Tutti ricordiamo il grandissimo attore Nino Manfredi per decine di interpretazioni magistrali in produzioni cinematografiche di altissimo livello. Anche in televisione Nino è stato protagonista di fiction di enorme successo di critica e di pubblico, riuscendo ad emozionare in ruoli anche molto diversi tra loro. Se parliamo di pubblicità, poi, è rimasta memorabile la sua serie di spot per la Lavazza, con la simpatica Natalina e la battuta storica "più lo mandi giù e più ti tira su", mentre Nino sorseggiava una tazzina di caffè. Che bello! Ricordi indelebili della nostra infanzia!

L'indimenticabile Nino Manfredi

In questa sede ci piace omaggiare l'artista con una curiosità forse poco conosciuta, ma che colpì molto l'immaginario collettivo, specie dei bambini delle scuole elementari dei primi anni Ottanta. All'epoca Nino prestò la propria immagine per una campagna pubblicitaria promossa dal Comune di Roma - Assessorato Nettezza Urbana e Giardini in favore di città più pulite, che richiamava ad un uso più responsabile dei rifiuti domestici ed al rispetto del decoro urbano. Nello spot l'attore interpretava un uomo saccente, superficiale, che predicava bene e razzolava male, buono solo a criticare il comportamento degli altri ma assolutamente censurabile per il suo. Seduto in macchina, incolpava i turisti dell'accumularsi di immondizia nella città eterna, ma, mentre si lamentava, gettava dalla portiera aperta il contenuto del posacenere, una lattina di Coca Cola, dei fazzoletti e una buccia di banana. Poi, con un sorriso sarcastico, chiudeva la portiera dell'automobile, metteva in moto e spariva, lasciando dietro di sé un disastro di piccola spazzatura per terra. Un personaggio odioso, ma che, interpretato da lui, in qualche modo risultava simpatico.
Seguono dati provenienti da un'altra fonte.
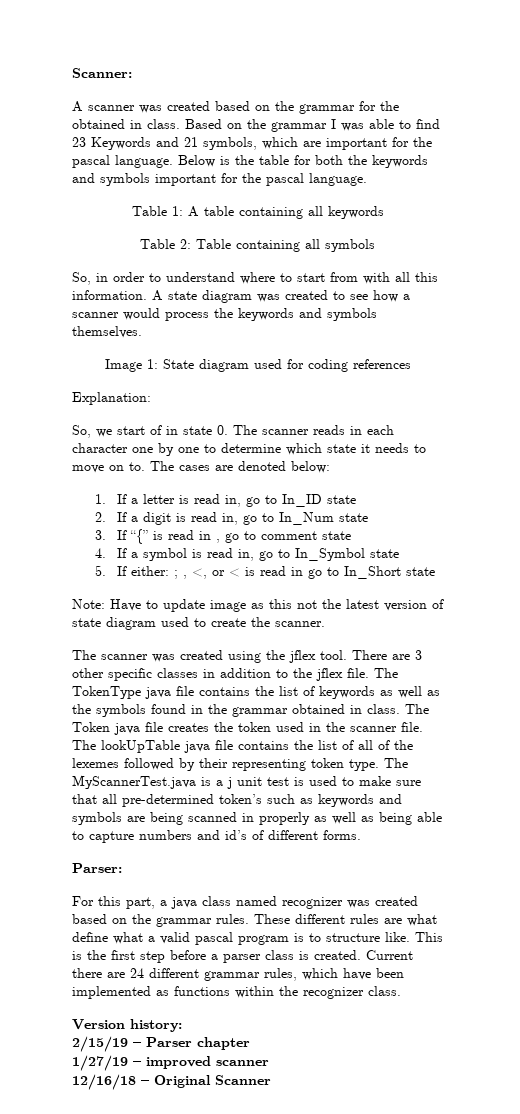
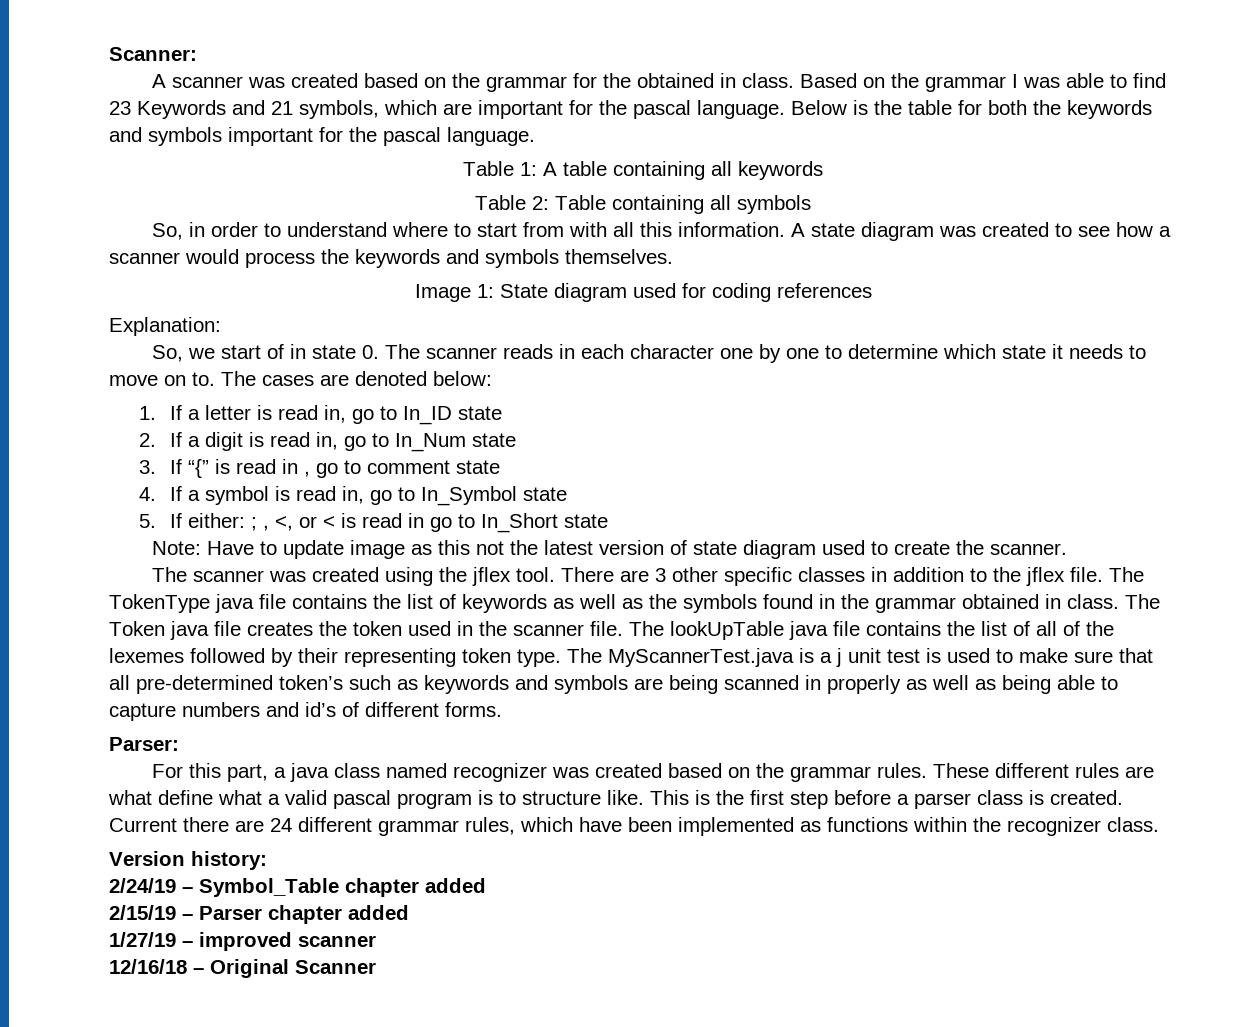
(182, 1025) none -> [109,878,486,897] // 2/24/19 – Symbol_Table chapter added
(250, 1043) none -> [348,905,409,920] added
Il tesserino da "agente ecologico"

Nelle scuole elementari romane, in quel periodo, era lanciata su larga scala una campagna informativa volta a sensibilizzare le nuove generazioni sulle problematiche inerenti l'ecologia. A tal proposito venivano distribuiti dei quaderni a quadretti fatti di carta riciclata che riportavano in copertina efficaci slogan come "Roma può essere più bella" e "L'educazione di ognuno per il decoro di tutti". Ciò che più colpì la fantasia dei bambini fu, però, un tesserino di cartoncino costruito con carta riciclata, fatto sul modello della carta d'identità, dove ciascuno poteva scrivere il proprio nome ed, eventualmente, applicare la fototessera. In questo modo ci si poteva identificare come "agenti ecologici" e si acquisiva il diritto di riprendere persino gli adulti che non si attenessero alle norme del decoro urbano. Sul tesserino era scritto "Pulire è bene, non sporcare è meglio". Ci si sentiva importanti e, effettivamente, il problema si prendeva a cuore davvero! Una bella idea magnificamente realizzata, grazie soprattutto all'apporto insuperabile del grande Nino Manfredi.